Oh, and here is a table summarizing (presumably more correctly than you have when you assert "prescription only nature of needles in many states") the actual statutes and regulations involving needles.


As many websites note: insulin syringes, and syringes in quantities 10 and under are available OTC nearly everywhere.

ETA: Anyone sitting here wondering why needle restrictions have been relaxed so much versus previous decades should go read _The Wisdom of Whores_. Making it easier to prosecute a stupid drug prohibition amplifies blood-based transmission of the horribles. So we are VERY VERY SLOWLY stopping being stupid. Slowly. *sigh*

ETAYA: Oh, here we go. I thought I heard about this. You CAN use an insulin syringe to IV naloxone.

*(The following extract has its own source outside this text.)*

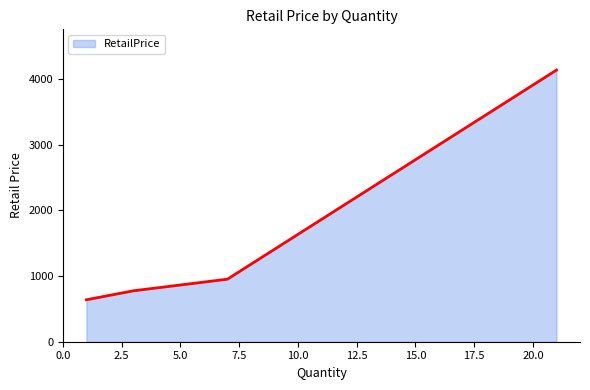

What is the average value?

1626.7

People who inject drugs recreationally are probably at least as good at it as a noob EMT, so honestly, recruiting this crowd to help out in the event of an OD makes a ton of sense.

I am NOT going to provide links to people who explain what to say to pharmacists when you go in asking for an insulin syringe and you don't have an answer for the apparently inevitable question about how much insulin you are prescribed for.

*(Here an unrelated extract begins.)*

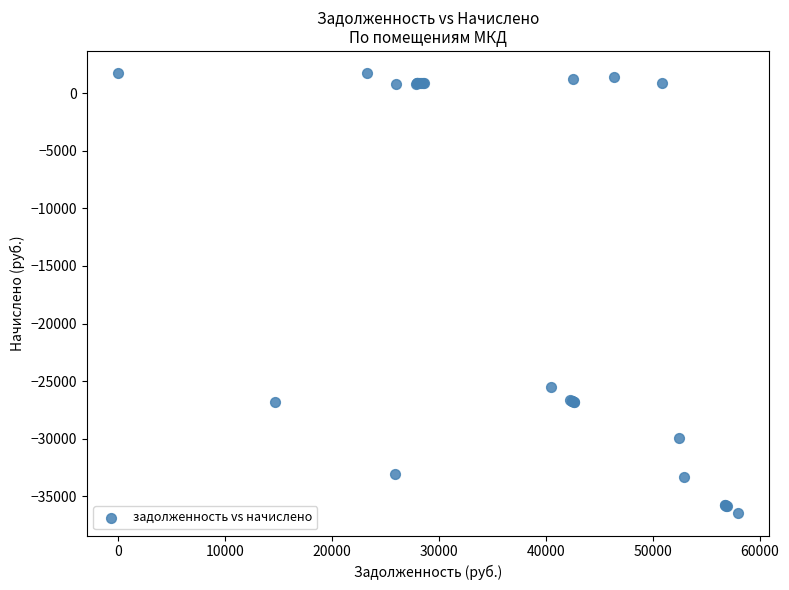

What Y value in the scatter plot is closest to -17364?

-25483.6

ETA Still more: Discussion of intranasal. Big issue is bleeding in the nose preventing the naloxone from absorbing. Well, the biggest issue is always the same: are we really looking at an OD here or something else.


The big reason for preferring intranasal appears to be needle stick risk, altho another benefit is that intranasal is a bit more likely to bring the OD'd person up to breathing but not consciousness, which is a better deal than consciousness, if Hazzard's _A Thousand Naked Strangers_ is to be believed.